BSP-11

(P)

GENETIC STABILITY IN IN VITRO CULTURED HUMAN UROTHELIAL CELLS

Clara Ibel CHAMORRO JIMENEZ

1

, Said ZEIAI

2

, Johanna LUNDIN

3

, Gisela REINFELDT ENGBERG

4

, Johana FERNANDEZ

5

,

Agneta NORDENSKJÖLD

6

and Magdalena FOSSUM

7

1) Karolinska Institutet, Women and Children Health, Stochkolm, SWEDEN - 2) Karolinska University Hospital,

Department of Pediatric Surgery, Astrid Lindgren Children's Hospital, Stockholm, SWEDEN - 3) Karolinska Institutet,

Department of Women's and Children's Healt, Stochkolm, SWEDEN - 4) Karolinska University Hospital, Department of

Women's and Children's Health and Center of Molecular Medicine, Stochkolm, SWEDEN - 5) Karolinska Institutet,

Department of Women's and Children's Health, Stochkolm, SWEDEN - 6) Karolinska University Hospital, Pediatric

Surgery, Unit of Urology, Astrid Lindgren Children's Hospital, Stochkolm, SWEDEN - 7) Karolinska University Hospital,,

Pediatric Surgery, Unit of Urology, Astrid Lindgren Children's Hospital, Stochkolm, SWEDEN

PURPOSE

Cultured human urothelial cells have a potential use in regenerative medicine for treatment of different urological

conditions.

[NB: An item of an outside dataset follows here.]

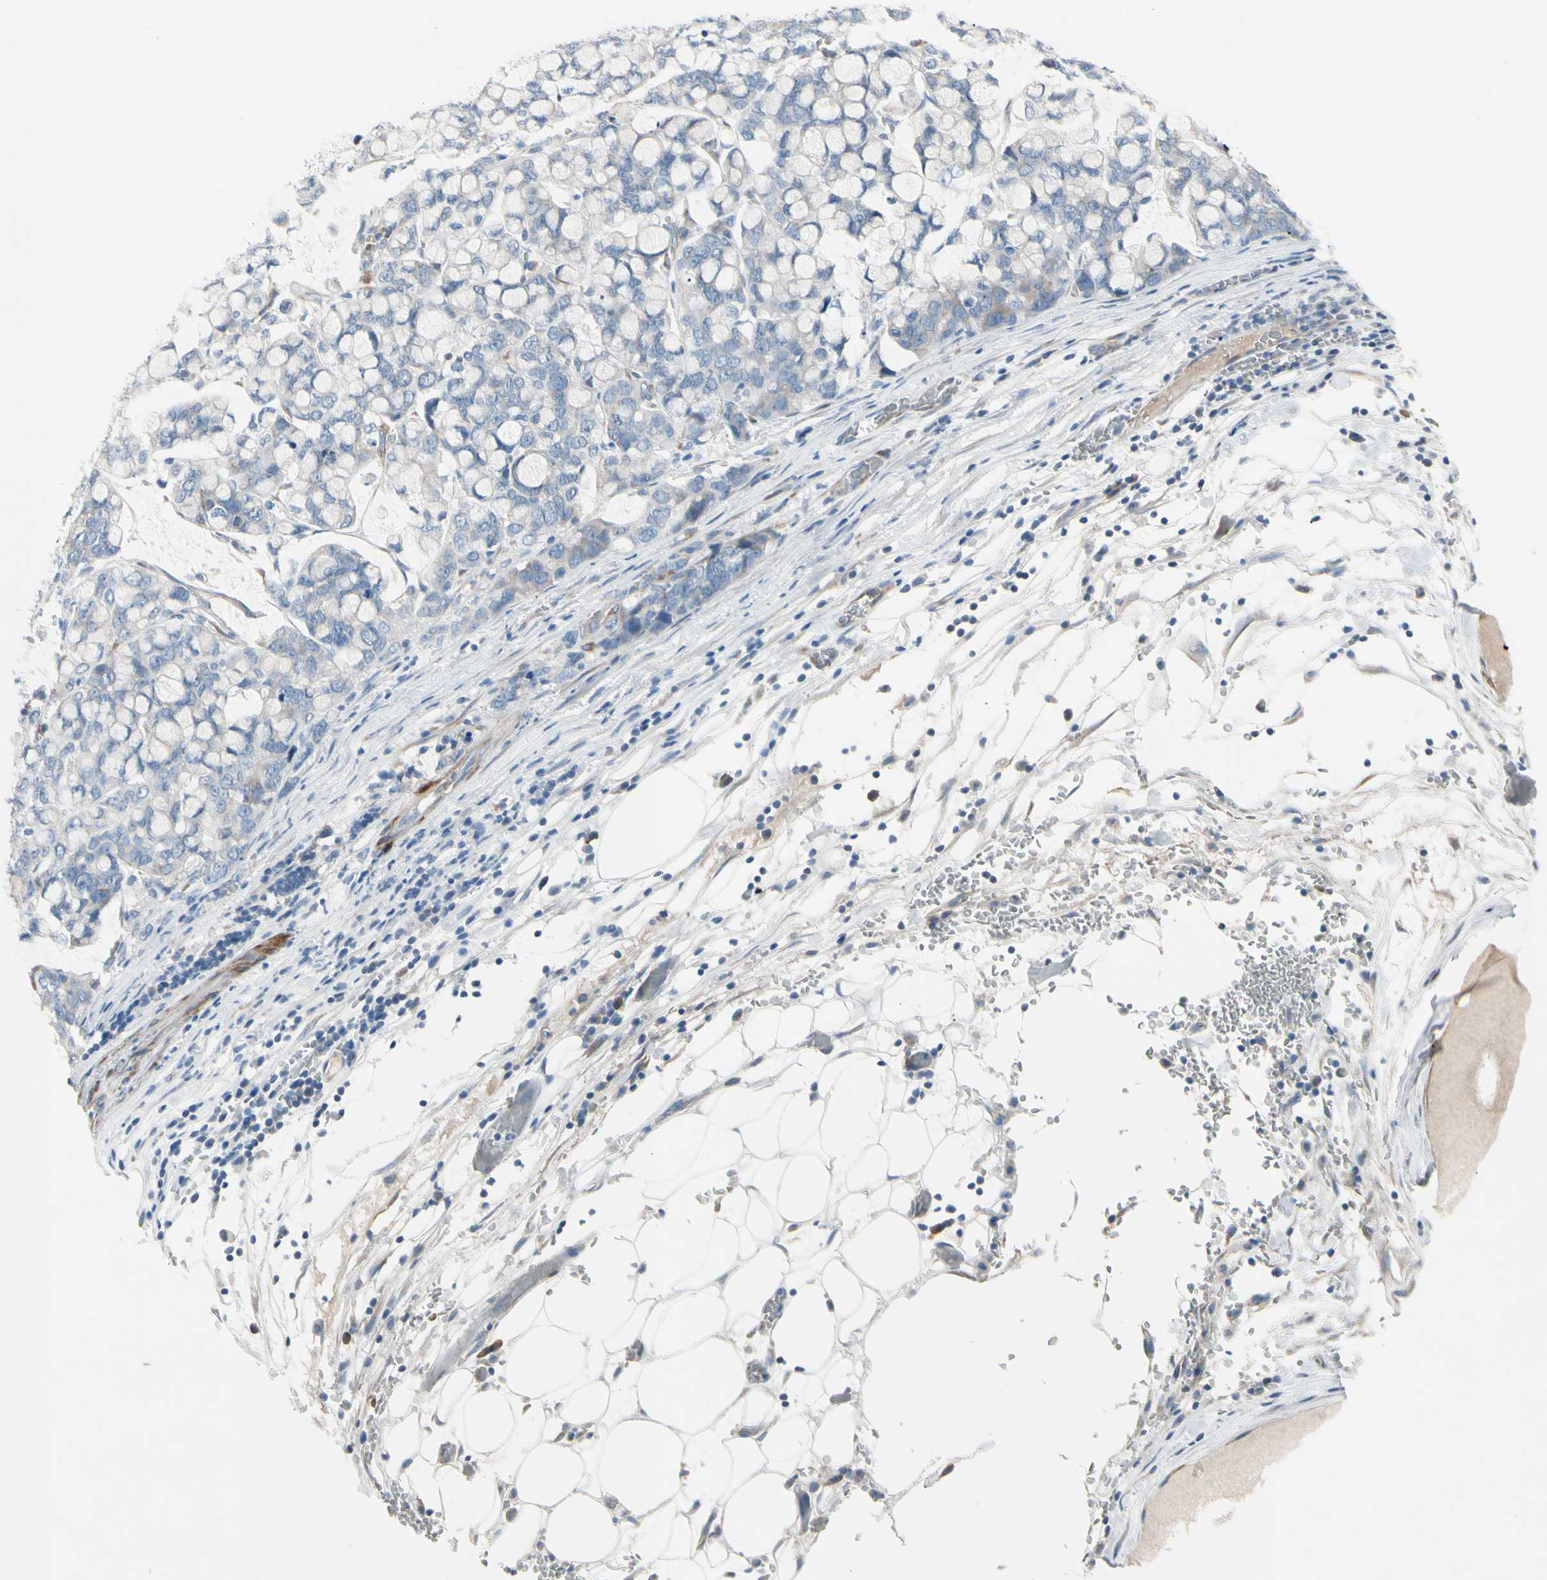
{"staining": {"intensity": "negative", "quantity": "none", "location": "none"}, "tissue": "stomach cancer", "cell_type": "Tumor cells", "image_type": "cancer", "snomed": [{"axis": "morphology", "description": "Adenocarcinoma, NOS"}, {"axis": "topography", "description": "Stomach, lower"}], "caption": "Tumor cells are negative for brown protein staining in stomach adenocarcinoma.", "gene": "MAP2", "patient": {"sex": "male", "age": 84}}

We predict that high quality control standards will be imperative for all cellular therapy products. In this

study we aimed to investigate genomic stability in human urothelial cells in long-term culture to better understand the

effects of in vitro propagation

MATERIAL AND METHODS

The Affymetrix, human genome U133 2 plus set (HG-U133) was used to compare gene expression profiles at early and

late passage (p2 vs p8). The Ingenuity Pathway Knowledge database and biological function software tools were used to

interpret gene expression profiles and to identify upstream regulators.

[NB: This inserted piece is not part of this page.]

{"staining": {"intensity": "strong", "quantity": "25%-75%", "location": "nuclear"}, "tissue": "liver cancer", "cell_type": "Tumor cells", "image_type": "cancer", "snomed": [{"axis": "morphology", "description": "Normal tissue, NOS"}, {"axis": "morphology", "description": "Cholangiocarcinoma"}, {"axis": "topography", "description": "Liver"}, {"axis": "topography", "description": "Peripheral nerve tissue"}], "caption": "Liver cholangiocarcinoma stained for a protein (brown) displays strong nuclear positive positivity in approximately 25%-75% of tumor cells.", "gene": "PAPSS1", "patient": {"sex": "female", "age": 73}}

Chromosomal structural instability was investigated with high resolution Comparative Genomic Hybridization analysis

(CGH) with special focus on oncogenic regions

RESULTS

Bioinformatics analysis of the differentially expressed genes identified several upstream transcriptional regulators and its

target molecules. These regulators play an important role in controlling cell-fate and are frequently associated with

changes in the cell cycle. Long-term cultured cells had a normal expression pattern of oncogenes/tumor suppressor

genes and also of genes associated with bladder cancer. Furthermore, CGH analysis indicated no gain or loss of

chromosomal regions of bladder cancer related genes or any other genome regions down to 20kb.

CONCLUSIONS

Urothelial cells in vitro are stable at a submicroscopic genetic level. Patterns of gene expression demonstrate a decrease

in proliferative capacity and no increase in oncogenic activity after long-term culture. We suggest array CGH and gene

expression studies on selected genes as a routine for regenerative cell therapies.